PEPFAR provides anti-retroviral treatment to pregnant women to ensure that babies with HIV-infected mothers are born HIV-free. The program also provides pediatric HIV treatment to children who are infected. Without treatment, 50% of HIV-positive children will die before their second birthday and 80% will die by age five. Thanks to PEPFAR, 5.5 million babies have been born HIV-free and 52% of HIV-positive children now have access to pediatric HIV treatment.

In addition, PEPFAR invests 10% of its funding in the care and support of orphans and vulnerable children, which protects and mitigates the impact of HIV on these children. The burden of HIV negatively impacts all aspects of a child’s life — their mental and physical health, their nutritional status, their educational achievements, and their risk for future HIV infection. The threat and burden of HIV puts a tremendous strain on all aspects of socioeconomic and health outcomes in an affected community.

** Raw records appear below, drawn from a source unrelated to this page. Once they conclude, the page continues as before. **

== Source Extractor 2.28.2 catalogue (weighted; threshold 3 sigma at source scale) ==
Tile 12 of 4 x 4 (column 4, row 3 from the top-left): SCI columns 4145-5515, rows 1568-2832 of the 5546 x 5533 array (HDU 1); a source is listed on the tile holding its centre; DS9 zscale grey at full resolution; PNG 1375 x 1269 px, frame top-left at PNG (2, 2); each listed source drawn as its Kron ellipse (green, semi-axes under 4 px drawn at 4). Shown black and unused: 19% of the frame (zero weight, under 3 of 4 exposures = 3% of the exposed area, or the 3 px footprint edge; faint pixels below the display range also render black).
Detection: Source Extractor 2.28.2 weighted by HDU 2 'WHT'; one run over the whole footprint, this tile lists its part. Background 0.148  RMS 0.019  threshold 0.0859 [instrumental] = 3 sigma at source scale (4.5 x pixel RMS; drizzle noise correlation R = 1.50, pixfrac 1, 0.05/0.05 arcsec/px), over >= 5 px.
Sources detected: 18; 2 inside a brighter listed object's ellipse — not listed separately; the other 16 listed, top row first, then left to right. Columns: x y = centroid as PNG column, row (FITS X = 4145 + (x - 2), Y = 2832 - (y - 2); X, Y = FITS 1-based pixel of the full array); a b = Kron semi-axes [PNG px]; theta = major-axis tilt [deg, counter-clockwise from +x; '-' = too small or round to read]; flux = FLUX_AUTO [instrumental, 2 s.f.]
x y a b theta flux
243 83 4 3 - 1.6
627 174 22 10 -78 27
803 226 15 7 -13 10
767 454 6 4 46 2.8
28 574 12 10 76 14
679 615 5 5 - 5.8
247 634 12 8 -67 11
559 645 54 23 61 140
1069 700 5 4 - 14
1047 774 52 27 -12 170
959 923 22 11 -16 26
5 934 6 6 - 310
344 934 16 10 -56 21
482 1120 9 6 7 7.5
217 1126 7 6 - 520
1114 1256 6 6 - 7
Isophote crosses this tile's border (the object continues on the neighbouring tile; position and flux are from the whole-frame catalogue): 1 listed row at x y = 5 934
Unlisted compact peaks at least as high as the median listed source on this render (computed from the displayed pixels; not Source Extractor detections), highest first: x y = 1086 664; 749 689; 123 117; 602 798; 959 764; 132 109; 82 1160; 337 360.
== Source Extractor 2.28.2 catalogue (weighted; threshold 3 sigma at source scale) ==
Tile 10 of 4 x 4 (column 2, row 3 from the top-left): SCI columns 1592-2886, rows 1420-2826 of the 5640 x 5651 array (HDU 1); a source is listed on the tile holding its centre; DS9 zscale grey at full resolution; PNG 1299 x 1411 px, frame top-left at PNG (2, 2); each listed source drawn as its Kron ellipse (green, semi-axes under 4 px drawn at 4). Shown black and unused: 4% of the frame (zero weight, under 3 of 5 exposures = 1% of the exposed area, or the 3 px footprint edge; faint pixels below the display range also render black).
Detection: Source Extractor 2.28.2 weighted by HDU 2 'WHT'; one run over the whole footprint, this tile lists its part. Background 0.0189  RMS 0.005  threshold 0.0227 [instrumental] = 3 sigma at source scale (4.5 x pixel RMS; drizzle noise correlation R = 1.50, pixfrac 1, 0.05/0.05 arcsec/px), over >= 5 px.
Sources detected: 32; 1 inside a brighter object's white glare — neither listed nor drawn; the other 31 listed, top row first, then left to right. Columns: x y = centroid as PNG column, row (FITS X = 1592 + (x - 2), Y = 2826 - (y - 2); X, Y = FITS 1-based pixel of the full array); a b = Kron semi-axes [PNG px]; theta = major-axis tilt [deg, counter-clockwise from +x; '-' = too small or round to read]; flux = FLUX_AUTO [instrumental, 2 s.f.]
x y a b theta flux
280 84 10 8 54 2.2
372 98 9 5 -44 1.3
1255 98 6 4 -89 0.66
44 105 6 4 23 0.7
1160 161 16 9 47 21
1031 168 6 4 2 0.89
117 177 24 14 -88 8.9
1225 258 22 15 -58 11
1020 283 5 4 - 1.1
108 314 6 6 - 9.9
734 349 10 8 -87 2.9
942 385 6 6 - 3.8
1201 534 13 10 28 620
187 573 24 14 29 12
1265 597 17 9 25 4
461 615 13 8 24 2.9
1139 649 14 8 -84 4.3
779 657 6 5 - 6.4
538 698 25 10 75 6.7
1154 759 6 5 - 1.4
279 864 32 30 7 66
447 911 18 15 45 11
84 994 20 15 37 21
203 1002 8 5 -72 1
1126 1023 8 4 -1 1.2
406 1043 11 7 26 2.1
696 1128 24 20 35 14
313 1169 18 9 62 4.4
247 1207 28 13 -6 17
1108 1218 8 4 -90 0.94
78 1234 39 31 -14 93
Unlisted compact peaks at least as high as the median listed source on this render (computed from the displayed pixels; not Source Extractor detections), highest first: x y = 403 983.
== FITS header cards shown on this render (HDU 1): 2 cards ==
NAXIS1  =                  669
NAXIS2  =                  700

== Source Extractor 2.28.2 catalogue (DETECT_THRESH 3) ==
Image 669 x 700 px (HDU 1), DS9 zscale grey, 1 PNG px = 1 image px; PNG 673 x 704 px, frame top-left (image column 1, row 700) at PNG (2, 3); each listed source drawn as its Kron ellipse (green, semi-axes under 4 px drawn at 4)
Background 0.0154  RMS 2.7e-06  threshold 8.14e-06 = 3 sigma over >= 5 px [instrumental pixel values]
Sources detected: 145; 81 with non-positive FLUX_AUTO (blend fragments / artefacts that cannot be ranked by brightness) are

PEPFAR is currently supporting 7.2 million orphans and vulnerable children and their caregivers with interventions that ensure affected children enjoy good nutrition, access to school, and psychosocial support to address stigma and that their caregivers have access to savings and livelihood support. These holistic services keep children’s families together and functioning, and connect them to HIV treatment services if they are HIV positive (thereby also contributing to the achievement of global treatment goals).

Unfortunately, children continue to be left behind in the global HIV response. Just slightly more than half of all children living with HIV are on life-saving treatment, versus roughly 70% of adults. The 10% set aside for OVC allows community health workers and case managers to help vulnerable families navigate the stigma, poverty, violence, and social and legal systems that may otherwise pose insurmountable hurdles to accessing and remaining on treatment. PEPFAR’s OVC programs play a key role in finding HIV-positive children, getting them tested, and accompanying them to ensure adherence to treatment regimens.

First Focus on Children urges lawmakers to enact a “clean” reauthorization of PEPFAR and to retain the program’s 10% set aside for Orphans and Vulnerable Children.